Other mechanisms of cellular injury after ischaemia is by free radicals, they cause lipid peroxidation which is self-perpetuating (the brain is particularly vulnerable to lipid peroxidation due to its high lipid content). In addition to this, they cause damage to proteins such as glycosaminoglycans and nucleic acids. Mitochondrial destruction, once you get destruction of mitochondria you get decrease in energy production and impaired Ca2+ buffering so an increase in calcium levels in a cell. Also, cytoskeletal disruption occurs via proteases.

32
Q

what is the only drug available for stroke ?

A

Only drug currently licenced for stroke is thrombolytic (tPA) , tissue plasminogen activator.

33
Q

tPA ?

A

(tPA) is released by any damage to the endothelium, which causes activation of plasminogen into the active form plasmin. Plasmin can then trigger fibrinolysis – breakdown of the clot by the activating factor (tPA). Plasmin cuts the fibrin mesh at various places leading to the production of circulating fragments that are cleared by other proteases.

34
Q

fibronlysis ?

A

Fibrinolysis is the endogenous plasmin-mediated process of dissolving a formed thrombus – the enzymatic breakdown of fibrin in blood clots.

35
Q

streptokinase ?

A

Streptokinase is a bacterial product which combines with and activates plasminogen.

It is antigenic/immunogenic – problems. Activates all circulating plasminogen so

undesirable systemic anticoagulant effect. Streptokinase works by activating plasminogen to form plasmin which degrades fibrin and so breaks up the thrombi. However please note undesirable effects as it activates all the plasminogen.

36
Q

Alteplase ?

A

It is a recombinant, single chain, tissue plasminogen activator. It is administered through an i.v. and binds to fibrin in clots.

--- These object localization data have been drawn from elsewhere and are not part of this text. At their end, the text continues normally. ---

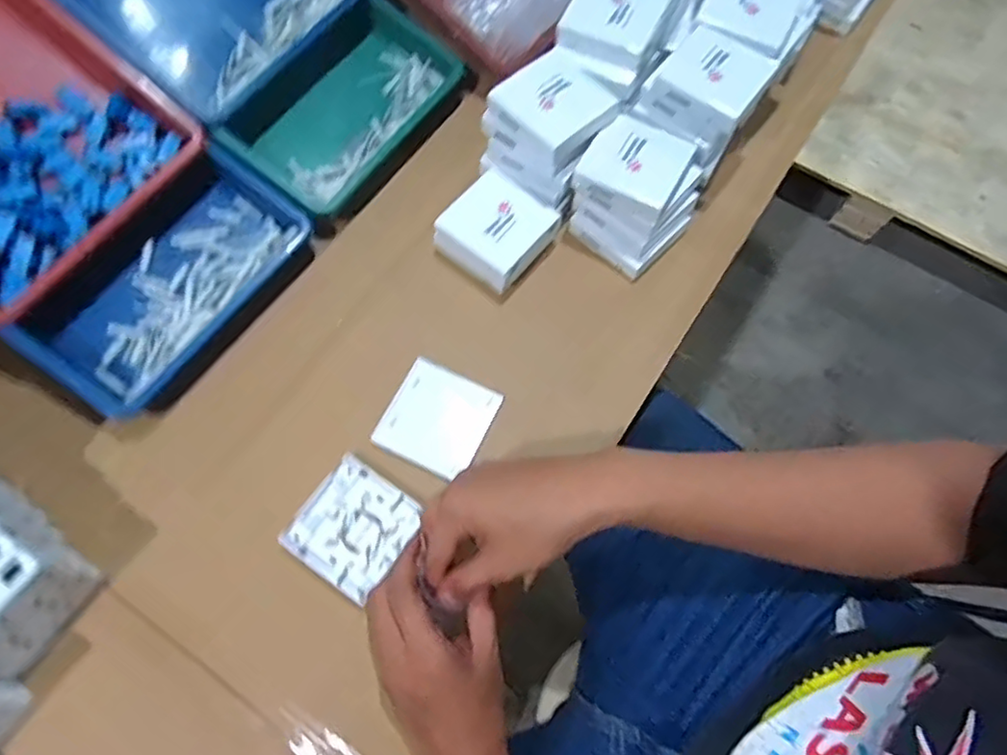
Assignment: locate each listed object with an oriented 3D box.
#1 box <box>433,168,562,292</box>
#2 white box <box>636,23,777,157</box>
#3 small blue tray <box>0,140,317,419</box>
[{"bbox_3d":[-0.006,-0.140,0.611,0.094,0.041,0.086,36,71,11],"label":"box"},{"bbox_3d":[0.193,-0.276,0.606,0.094,0.049,0.088,38,71,11],"label":"white box"},{"bbox_3d":[-0.297,-0.084,0.577,0.132,0.060,0.240,35,71,10],"label":"small blue tray"}]

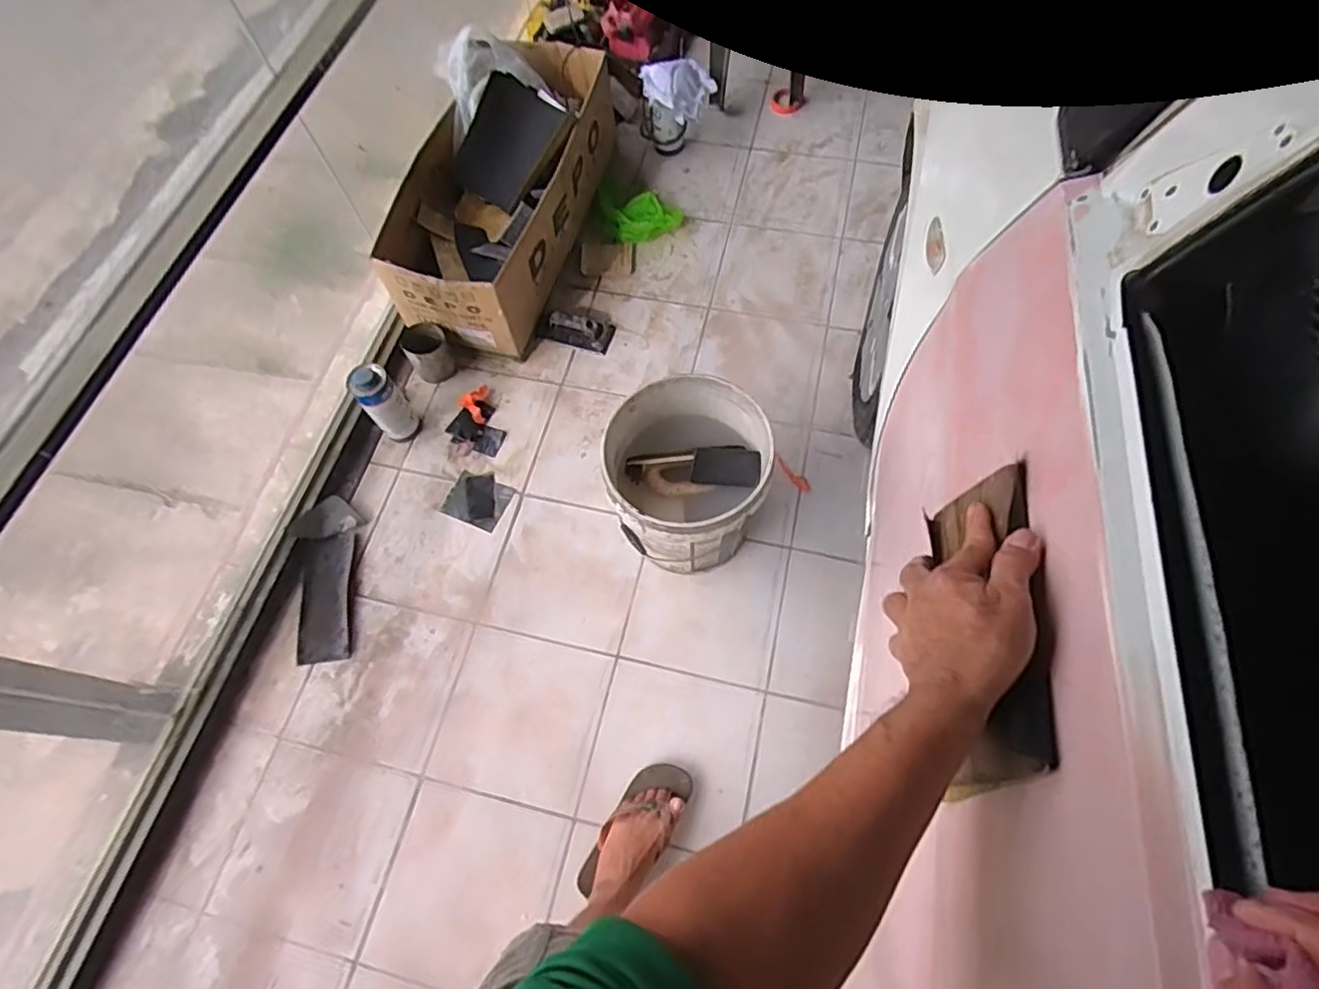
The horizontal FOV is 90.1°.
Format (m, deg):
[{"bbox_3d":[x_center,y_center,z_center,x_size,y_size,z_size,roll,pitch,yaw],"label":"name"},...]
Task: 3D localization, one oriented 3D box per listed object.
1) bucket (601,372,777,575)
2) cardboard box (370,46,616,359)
[{"bbox_3d":[0.054,-0.021,1.275,0.288,0.286,0.295,-1,64,3],"label":"bucket"},{"bbox_3d":[-0.381,-0.762,1.640,0.357,0.245,0.812,12,65,9],"label":"cardboard box"}]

It only activates plasminogen that is bound to fibrin, thus described as clot-selective and better than streptokinase. Commonly it is administered with heparin and aspirin to reduce re-occlusion. It is similar to reteplase, tenecteplase.

37
Q

when is thrombolytic therapy used ?

A

Used during an acute phase of MI or ischaemic stroke, when there is a life-threatening venous thrombosis or pulmonary embolism.

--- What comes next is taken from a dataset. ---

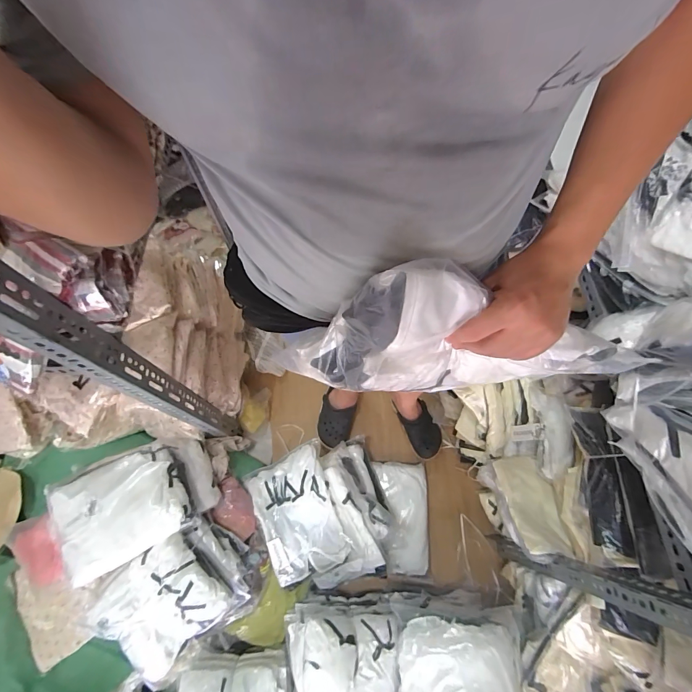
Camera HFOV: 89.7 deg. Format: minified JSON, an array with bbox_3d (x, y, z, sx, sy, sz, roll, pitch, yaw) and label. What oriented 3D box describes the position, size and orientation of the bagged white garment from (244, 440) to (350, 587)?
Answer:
[{"bbox_3d":[-0.147,0.473,0.989,0.225,0.075,0.326,-18,67,-6],"label":"bagged white garment"}]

EARLY rapid administration of fibrinolytics is very effective in acute MI BUT……Endogenous plasminogen activator can inactivate the fibrinolytic drug. Generation of free thrombin can occur from the lysed clot. There can be release of spasmogens (TxA2 - thromboxane, 5-HT) from platelets. The inflammatory response can block small arterioles. Only less than 2% of patients receive licenced therapy.